*** Opening of Data provided ***
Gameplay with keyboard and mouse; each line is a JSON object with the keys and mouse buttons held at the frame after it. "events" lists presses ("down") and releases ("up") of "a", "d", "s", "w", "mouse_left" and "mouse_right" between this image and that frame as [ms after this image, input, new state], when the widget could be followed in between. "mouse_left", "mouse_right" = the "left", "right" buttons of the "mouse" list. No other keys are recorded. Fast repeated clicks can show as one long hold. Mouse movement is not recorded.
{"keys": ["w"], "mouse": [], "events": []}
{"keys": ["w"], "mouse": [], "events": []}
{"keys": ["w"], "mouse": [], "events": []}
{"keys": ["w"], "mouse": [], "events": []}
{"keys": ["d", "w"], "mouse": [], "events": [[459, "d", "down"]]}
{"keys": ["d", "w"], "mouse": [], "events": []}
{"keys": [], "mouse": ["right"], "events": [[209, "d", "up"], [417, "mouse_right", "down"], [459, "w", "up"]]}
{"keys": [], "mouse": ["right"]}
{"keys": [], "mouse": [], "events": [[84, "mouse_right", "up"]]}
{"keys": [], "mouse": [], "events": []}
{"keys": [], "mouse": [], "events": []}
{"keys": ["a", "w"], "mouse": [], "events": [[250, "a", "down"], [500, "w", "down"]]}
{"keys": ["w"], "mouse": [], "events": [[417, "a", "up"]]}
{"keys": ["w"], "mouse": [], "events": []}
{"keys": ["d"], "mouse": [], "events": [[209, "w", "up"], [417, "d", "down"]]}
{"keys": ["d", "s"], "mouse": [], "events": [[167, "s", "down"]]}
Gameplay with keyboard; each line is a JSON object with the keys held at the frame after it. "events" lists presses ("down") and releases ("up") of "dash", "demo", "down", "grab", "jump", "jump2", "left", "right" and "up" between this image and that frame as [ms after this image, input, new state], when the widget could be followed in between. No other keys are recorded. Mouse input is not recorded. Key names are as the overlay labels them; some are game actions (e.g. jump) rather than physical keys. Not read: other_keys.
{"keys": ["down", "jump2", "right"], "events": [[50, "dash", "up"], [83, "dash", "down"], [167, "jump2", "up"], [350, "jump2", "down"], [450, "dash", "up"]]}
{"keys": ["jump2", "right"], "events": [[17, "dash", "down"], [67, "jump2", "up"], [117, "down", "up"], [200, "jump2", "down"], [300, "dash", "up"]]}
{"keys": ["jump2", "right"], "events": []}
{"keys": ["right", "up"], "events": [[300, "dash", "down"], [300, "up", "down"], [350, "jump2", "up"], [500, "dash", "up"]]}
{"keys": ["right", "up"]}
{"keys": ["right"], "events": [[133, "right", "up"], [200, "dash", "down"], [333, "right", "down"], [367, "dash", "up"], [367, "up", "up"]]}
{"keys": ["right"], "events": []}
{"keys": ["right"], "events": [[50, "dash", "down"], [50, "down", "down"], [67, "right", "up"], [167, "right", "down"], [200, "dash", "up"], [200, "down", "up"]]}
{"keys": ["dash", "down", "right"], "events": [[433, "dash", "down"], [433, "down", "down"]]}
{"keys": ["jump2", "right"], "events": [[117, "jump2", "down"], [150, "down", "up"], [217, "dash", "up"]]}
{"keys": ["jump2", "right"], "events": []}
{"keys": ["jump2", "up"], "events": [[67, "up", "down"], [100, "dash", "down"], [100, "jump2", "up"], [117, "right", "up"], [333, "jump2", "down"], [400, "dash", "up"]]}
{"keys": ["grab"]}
*** Close of Data provided ***
**Task to complete**
Your answer should be the data above, retyped exactly.

**Answer**
Gameplay with keyboard and mouse; each line is a JSON object with the keys and mouse buttons held at the frame after it. "events" lists presses ("down") and releases ("up") of "a", "d", "s", "w", "mouse_left" and "mouse_right" between this image and that frame as [ms after this image, input, new state], when the widget could be followed in between. "mouse_left", "mouse_right" = the "left", "right" buttons of the "mouse" list. No other keys are recorded. Fast repeated clicks can show as one long hold. Mouse movement is not recorded.
{"keys": ["w"], "mouse": [], "events": []}
{"keys": ["w"], "mouse": [], "events": []}
{"keys": ["w"], "mouse": [], "events": []}
{"keys": ["w"], "mouse": [], "events": []}
{"keys": ["d", "w"], "mouse": [], "events": [[459, "d", "down"]]}
{"keys": ["d", "w"], "mouse": [], "events": []}
{"keys": [], "mouse": ["right"], "events": [[209, "d", "up"], [417, "mouse_right", "down"], [459, "w", "up"]]}
{"keys": [], "mouse": ["right"]}
{"keys": [], "mouse": [], "events": [[84, "mouse_right", "up"]]}
{"keys": [], "mouse": [], "events": []}
{"keys": [], "mouse": [], "events": []}
{"keys": ["a", "w"], "mouse": [], "events": [[250, "a", "down"], [500, "w", "down"]]}
{"keys": ["w"], "mouse": [], "events": [[417, "a", "up"]]}
{"keys": ["w"], "mouse": [], "events": []}
{"keys": ["d"], "mouse": [], "events": [[209, "w", "up"], [417, "d", "down"]]}
{"keys": ["d", "s"], "mouse": [], "events": [[167, "s", "down"]]}
Gameplay with keyboard; each line is a JSON object with the keys held at the frame after it. "events" lists presses ("down") and releases ("up") of "dash", "demo", "down", "grab", "jump", "jump2", "left", "right" and "up" between this image and that frame as [ms after this image, input, new state], when the widget could be followed in between. No other keys are recorded. Mouse input is not recorded. Key names are as the overlay labels them; some are game actions (e.g. jump) rather than physical keys. Not read: other_keys.
{"keys": ["down", "jump2", "right"], "events": [[50, "dash", "up"], [83, "dash", "down"], [167, "jump2", "up"], [350, "jump2", "down"], [450, "dash", "up"]]}
{"keys": ["jump2", "right"], "events": [[17, "dash", "down"], [67, "jump2", "up"], [117, "down", "up"], [200, "jump2", "down"], [300, "dash", "up"]]}
{"keys": ["jump2", "right"], "events": []}
{"keys": ["right", "up"], "events": [[300, "dash", "down"], [300, "up", "down"], [350, "jump2", "up"], [500, "dash", "up"]]}
{"keys": ["right", "up"]}
{"keys": ["right"], "events": [[133, "right", "up"], [200, "dash", "down"], [333, "right", "down"], [367, "dash", "up"], [367, "up", "up"]]}
{"keys": ["right"], "events": []}
{"keys": ["right"], "events": [[50, "dash", "down"], [50, "down", "down"], [67, "right", "up"], [167, "right", "down"], [200, "dash", "up"], [200, "down", "up"]]}
{"keys": ["dash", "down", "right"], "events": [[433, "dash", "down"], [433, "down", "down"]]}
{"keys": ["jump2", "right"], "events": [[117, "jump2", "down"], [150, "down", "up"], [217, "dash", "up"]]}
{"keys": ["jump2", "right"], "events": []}
{"keys": ["jump2", "up"], "events": [[67, "up", "down"], [100, "dash", "down"], [100, "jump2", "up"], [117, "right", "up"], [333, "jump2", "down"], [400, "dash", "up"]]}
{"keys": ["grab"]}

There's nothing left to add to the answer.